The paper, entitled “How trade affects the US produce industry: The case of fresh tomatoes,” goes on to discuss increasing costs of harvesting in Florida and elsewhere, a factor that FPAA agrees is caused by some U.S. states more than doubling the minimum wage in recent years. Indeed, rising wage rates are hitting every business, including U.S. distributors like FPAA companies that employ tens of thousands in the U.S.

“For over a hundred years, American jobs have been built by U.S. distributors of Mexican tomatoes. A 2019 University of Arizona study showed that more than 33,000 U.S. jobs were created by imports of Mexican vine-ripened tomatoes, which for obvious reasons are generally preferred over field-grown gassed-green tomatoes such as we see from Florida,” Jungmeyer added.

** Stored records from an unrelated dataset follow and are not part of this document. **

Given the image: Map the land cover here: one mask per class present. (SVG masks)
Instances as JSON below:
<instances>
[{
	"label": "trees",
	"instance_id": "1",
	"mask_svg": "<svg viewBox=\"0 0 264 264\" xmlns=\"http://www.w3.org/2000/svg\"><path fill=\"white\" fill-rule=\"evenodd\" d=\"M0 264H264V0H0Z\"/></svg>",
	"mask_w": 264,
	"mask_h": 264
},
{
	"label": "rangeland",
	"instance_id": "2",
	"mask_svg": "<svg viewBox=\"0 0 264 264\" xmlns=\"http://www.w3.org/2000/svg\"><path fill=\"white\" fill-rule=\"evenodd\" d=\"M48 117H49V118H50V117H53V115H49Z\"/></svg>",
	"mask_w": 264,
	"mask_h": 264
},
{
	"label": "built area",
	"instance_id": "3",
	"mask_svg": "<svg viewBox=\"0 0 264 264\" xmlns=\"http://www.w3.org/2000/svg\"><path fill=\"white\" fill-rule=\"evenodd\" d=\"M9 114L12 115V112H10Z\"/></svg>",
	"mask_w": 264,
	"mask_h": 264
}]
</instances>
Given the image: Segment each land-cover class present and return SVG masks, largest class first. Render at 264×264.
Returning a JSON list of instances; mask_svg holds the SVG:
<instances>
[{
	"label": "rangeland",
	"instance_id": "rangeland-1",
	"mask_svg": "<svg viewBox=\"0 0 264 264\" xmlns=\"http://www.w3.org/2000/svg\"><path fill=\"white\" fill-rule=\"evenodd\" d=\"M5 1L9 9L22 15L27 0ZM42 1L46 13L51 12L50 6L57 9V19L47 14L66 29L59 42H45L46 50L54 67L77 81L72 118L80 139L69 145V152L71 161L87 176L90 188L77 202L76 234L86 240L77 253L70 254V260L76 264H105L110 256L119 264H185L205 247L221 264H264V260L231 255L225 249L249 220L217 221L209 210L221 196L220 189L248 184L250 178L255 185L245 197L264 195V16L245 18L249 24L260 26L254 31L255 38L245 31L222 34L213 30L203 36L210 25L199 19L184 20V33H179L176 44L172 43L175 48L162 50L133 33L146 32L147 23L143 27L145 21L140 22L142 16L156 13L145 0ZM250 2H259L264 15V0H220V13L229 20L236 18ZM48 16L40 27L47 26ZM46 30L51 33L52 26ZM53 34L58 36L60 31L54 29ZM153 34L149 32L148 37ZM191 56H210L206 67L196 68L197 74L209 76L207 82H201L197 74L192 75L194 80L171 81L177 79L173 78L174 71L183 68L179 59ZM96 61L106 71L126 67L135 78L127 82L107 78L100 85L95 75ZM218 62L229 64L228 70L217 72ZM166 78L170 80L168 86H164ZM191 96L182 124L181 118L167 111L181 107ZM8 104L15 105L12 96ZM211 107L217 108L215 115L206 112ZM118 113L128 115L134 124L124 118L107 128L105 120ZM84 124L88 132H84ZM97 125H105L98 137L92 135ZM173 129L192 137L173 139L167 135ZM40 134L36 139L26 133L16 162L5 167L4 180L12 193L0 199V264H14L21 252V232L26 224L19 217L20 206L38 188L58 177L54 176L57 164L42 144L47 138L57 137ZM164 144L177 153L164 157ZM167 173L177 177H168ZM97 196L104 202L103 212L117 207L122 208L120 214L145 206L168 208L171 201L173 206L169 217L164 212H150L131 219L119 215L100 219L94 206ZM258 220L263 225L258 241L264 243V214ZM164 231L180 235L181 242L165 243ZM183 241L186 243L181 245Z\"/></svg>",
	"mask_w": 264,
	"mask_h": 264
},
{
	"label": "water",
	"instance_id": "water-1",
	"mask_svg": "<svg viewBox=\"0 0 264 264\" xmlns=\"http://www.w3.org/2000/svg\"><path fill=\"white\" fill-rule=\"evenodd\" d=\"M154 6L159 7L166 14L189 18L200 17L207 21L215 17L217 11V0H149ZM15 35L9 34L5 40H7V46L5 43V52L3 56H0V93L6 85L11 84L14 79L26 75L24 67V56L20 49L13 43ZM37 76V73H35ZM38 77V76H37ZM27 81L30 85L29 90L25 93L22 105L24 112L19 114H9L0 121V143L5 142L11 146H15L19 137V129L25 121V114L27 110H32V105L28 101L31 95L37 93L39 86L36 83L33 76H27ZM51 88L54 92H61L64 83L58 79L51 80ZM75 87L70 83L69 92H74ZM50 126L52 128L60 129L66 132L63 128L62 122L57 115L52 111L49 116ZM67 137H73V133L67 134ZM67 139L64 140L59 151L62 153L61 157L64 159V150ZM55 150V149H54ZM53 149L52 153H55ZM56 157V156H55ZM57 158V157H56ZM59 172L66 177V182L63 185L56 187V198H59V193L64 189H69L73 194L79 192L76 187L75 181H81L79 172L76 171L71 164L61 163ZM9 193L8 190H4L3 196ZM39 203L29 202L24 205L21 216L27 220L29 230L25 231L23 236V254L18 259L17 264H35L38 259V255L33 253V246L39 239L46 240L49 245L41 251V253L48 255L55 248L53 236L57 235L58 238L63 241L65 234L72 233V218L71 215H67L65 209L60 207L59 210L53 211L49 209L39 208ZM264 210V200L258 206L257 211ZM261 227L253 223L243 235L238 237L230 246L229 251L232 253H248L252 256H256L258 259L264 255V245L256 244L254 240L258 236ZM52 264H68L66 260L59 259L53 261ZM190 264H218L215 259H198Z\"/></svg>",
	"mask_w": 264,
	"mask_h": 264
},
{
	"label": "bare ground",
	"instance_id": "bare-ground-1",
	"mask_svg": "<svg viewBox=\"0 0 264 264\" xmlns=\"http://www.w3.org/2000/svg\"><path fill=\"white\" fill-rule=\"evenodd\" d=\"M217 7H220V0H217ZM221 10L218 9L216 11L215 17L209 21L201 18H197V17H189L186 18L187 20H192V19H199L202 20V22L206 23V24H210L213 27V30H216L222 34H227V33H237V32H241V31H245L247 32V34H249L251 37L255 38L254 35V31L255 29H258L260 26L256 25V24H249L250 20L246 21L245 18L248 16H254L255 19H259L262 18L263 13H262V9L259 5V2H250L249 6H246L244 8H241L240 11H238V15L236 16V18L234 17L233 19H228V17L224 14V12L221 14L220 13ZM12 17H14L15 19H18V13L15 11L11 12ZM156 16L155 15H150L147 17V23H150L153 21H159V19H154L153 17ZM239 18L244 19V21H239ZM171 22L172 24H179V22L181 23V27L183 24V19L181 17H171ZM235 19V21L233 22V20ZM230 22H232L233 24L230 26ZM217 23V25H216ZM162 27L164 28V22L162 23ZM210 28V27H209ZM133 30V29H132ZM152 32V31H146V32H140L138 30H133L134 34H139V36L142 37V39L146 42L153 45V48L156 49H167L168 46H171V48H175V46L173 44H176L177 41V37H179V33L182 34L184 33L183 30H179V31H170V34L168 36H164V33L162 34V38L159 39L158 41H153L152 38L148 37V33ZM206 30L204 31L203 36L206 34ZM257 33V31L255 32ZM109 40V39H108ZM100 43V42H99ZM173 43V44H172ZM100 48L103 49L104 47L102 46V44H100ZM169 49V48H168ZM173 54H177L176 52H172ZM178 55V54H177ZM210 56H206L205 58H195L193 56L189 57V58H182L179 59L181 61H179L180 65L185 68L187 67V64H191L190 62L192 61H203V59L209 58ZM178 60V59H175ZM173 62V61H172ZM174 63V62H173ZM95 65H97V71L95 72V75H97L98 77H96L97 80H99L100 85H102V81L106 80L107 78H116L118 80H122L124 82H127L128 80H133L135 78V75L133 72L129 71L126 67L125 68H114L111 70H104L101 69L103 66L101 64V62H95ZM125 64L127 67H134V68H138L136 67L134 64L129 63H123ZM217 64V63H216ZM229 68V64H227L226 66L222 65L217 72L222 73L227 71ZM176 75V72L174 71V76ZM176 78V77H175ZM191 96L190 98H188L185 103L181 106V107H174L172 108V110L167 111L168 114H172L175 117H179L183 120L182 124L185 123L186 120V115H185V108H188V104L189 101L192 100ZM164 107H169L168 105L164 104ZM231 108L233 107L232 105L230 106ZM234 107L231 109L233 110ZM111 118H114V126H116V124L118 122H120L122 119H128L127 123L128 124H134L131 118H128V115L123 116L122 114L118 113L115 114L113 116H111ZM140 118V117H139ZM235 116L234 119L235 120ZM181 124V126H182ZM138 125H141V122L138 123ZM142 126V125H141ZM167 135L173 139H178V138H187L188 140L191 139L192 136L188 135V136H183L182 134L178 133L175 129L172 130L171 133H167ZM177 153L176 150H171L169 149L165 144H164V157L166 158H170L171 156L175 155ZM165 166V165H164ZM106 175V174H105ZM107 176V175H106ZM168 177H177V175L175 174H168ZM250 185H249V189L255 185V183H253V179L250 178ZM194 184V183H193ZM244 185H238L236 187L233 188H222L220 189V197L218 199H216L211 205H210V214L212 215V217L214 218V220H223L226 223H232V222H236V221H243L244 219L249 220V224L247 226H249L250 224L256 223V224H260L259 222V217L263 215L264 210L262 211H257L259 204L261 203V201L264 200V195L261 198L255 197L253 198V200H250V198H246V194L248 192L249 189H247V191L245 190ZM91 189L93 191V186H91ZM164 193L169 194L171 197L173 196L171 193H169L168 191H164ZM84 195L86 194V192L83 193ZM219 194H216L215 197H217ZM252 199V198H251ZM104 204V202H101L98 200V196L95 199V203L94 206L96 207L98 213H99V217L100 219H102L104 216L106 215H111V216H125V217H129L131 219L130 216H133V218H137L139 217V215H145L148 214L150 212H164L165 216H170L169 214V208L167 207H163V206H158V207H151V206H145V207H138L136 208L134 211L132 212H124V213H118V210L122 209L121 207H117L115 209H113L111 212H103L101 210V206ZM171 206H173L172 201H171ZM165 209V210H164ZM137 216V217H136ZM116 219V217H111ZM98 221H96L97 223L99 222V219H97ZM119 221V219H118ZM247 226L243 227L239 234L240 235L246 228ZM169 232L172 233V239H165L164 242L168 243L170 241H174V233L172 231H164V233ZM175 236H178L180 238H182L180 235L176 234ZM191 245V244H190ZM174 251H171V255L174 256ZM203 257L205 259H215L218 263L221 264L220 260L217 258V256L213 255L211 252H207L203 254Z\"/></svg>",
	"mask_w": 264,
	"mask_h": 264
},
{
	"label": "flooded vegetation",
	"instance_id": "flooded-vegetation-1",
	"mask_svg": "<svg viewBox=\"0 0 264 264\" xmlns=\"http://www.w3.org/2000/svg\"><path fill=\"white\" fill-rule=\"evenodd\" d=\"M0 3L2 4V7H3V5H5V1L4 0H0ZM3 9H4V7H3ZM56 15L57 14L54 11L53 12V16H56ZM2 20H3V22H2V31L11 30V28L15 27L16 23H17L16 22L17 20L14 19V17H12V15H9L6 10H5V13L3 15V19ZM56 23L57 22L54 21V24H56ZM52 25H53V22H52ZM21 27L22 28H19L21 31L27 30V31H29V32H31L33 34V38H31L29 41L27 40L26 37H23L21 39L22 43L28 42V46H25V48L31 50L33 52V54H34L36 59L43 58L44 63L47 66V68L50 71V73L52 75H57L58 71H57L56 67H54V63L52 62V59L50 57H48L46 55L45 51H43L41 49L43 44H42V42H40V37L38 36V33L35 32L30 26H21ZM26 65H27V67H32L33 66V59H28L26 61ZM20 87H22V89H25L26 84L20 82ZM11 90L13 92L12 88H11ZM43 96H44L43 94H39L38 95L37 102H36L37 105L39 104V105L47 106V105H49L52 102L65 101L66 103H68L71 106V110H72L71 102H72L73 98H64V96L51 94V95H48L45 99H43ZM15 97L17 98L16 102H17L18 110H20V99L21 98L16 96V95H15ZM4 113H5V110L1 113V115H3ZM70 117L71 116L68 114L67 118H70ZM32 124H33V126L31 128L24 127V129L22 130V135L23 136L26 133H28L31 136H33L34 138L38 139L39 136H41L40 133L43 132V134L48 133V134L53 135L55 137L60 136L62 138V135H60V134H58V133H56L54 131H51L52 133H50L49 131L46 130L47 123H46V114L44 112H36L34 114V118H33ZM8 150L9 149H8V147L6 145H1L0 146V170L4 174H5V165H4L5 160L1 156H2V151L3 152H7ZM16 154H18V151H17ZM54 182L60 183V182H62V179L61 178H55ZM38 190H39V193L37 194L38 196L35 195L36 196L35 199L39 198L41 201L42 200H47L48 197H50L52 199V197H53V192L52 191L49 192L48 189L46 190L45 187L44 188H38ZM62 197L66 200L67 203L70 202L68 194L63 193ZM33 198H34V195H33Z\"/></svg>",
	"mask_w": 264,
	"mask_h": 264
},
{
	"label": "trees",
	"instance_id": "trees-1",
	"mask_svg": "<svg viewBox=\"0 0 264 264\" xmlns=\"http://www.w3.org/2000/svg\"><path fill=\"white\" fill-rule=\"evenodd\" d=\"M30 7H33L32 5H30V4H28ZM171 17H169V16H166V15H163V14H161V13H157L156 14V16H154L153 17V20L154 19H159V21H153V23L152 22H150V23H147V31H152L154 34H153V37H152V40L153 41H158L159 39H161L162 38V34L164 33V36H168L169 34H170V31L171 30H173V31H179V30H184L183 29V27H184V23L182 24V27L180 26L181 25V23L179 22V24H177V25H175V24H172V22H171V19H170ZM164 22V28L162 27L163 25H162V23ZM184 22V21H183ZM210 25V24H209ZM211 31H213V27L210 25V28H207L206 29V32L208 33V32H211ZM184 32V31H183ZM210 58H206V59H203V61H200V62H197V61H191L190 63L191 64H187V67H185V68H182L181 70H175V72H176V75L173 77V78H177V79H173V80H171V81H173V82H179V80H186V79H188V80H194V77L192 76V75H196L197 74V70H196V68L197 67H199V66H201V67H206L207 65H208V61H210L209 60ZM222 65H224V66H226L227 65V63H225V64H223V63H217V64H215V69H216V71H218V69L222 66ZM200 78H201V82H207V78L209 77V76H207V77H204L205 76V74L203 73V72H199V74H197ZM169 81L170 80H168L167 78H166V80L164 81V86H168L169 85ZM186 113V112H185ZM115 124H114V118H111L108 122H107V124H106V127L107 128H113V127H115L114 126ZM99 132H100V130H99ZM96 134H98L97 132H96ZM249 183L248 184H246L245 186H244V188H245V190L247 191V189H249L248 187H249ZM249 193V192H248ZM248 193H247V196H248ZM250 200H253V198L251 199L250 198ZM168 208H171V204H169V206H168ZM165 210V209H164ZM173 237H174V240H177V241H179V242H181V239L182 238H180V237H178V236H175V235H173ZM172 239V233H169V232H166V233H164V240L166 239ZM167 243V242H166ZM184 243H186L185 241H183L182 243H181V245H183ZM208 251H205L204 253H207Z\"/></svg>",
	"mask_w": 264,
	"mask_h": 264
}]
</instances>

FPAA does indeed predict further growth for imported Mexican tomatoes, which by and large are grown in protected and greenhouse environs. “Large buyers are voting based on many factors, including climate change and impact on the environment. Mexican tomatoes check all the boxes when it comes to reducing water use, slashing chemical inputs and reducing carbon footprint,” Jungmeyer said. “Tomatoes from Florida cannot say the same thing, and that’s why you see so many large Florida tomato companies that are also large growers and purchasers of vine-ripened tomatoes from Mexico.”

Jungmeyer added: “It is inappropriate to blame Mexican imports for shortages in available U.S. agricultural workers and increased wages, just as Mexican imports are not responsible for hurricanes and tropical storms or real estate development pressures in Florida that also have harmed Florida tomato growers.”